-- start ENTRIES SUPPLIED --

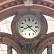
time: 8:21
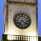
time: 7:20
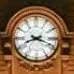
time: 8:18
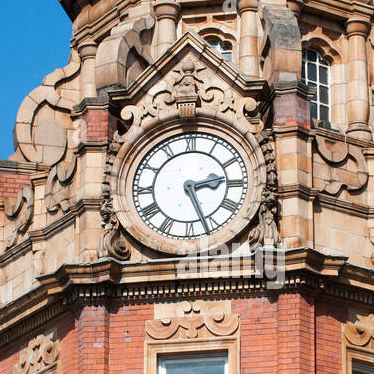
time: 2:26
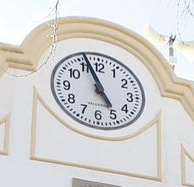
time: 4:56
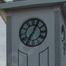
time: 7:04
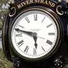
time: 5:47
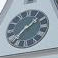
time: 7:07
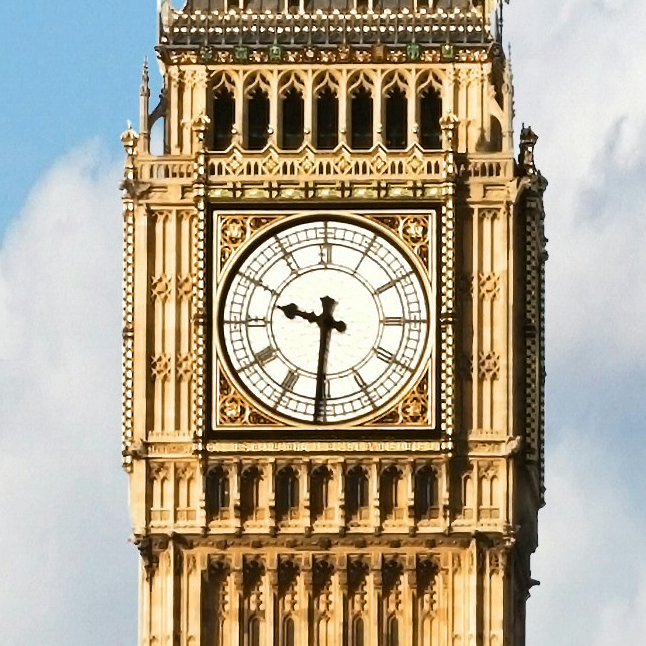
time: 9:31
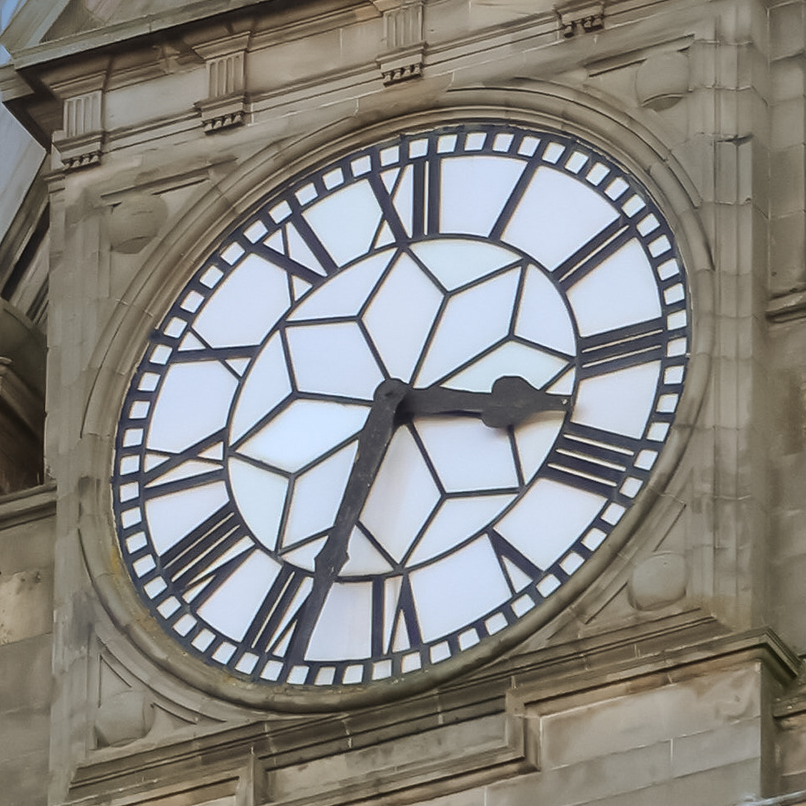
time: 3:33
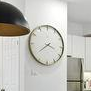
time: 3:39
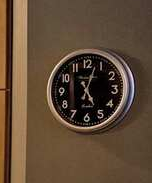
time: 5:03
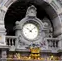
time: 10:07
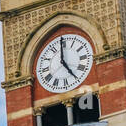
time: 4:59
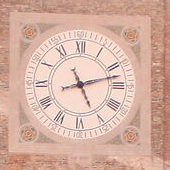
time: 5:12
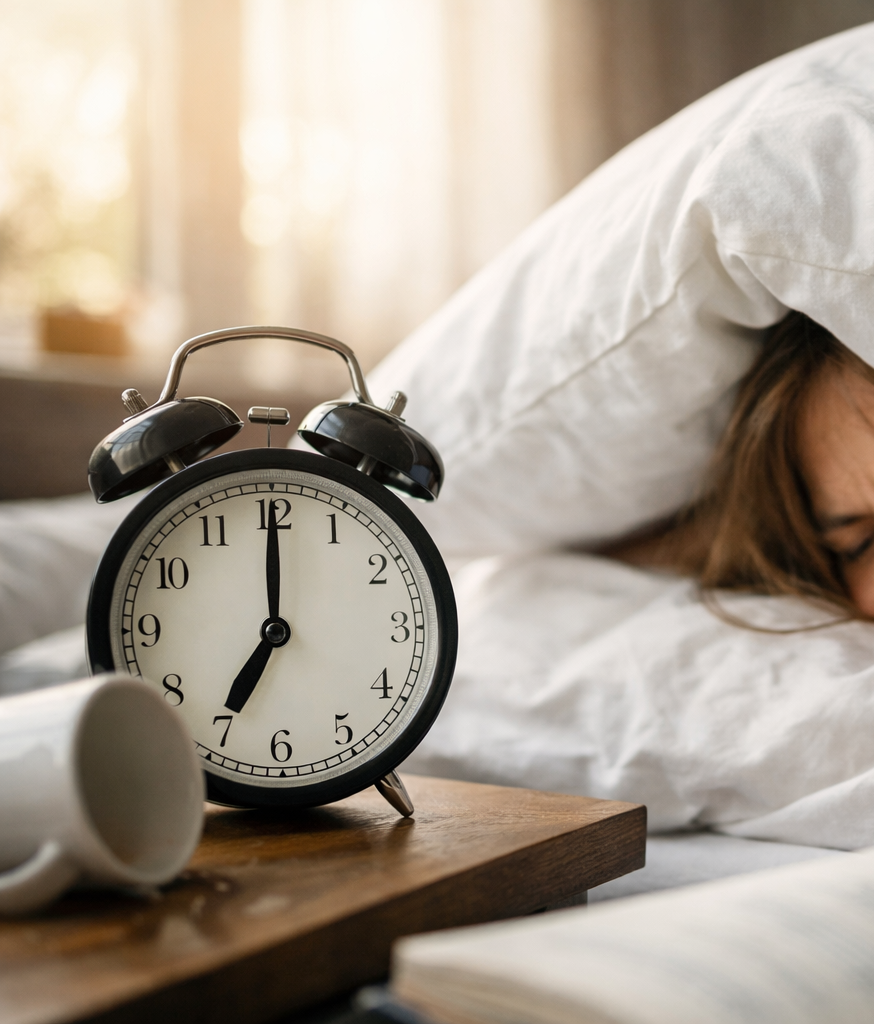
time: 7:00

-- end ENTRIES SUPPLIED --

- [EXERCISE DETAILS]: Return each time line from the data above, unchanged and in its original order, with the pictures left out.

- [OUTPUT]:
time: 8:21
time: 7:20
time: 8:18
time: 2:26
time: 4:56
time: 7:04
time: 5:47
time: 7:07
time: 9:31
time: 3:33
time: 3:39
time: 5:03
time: 10:07
time: 4:59
time: 5:12
time: 7:00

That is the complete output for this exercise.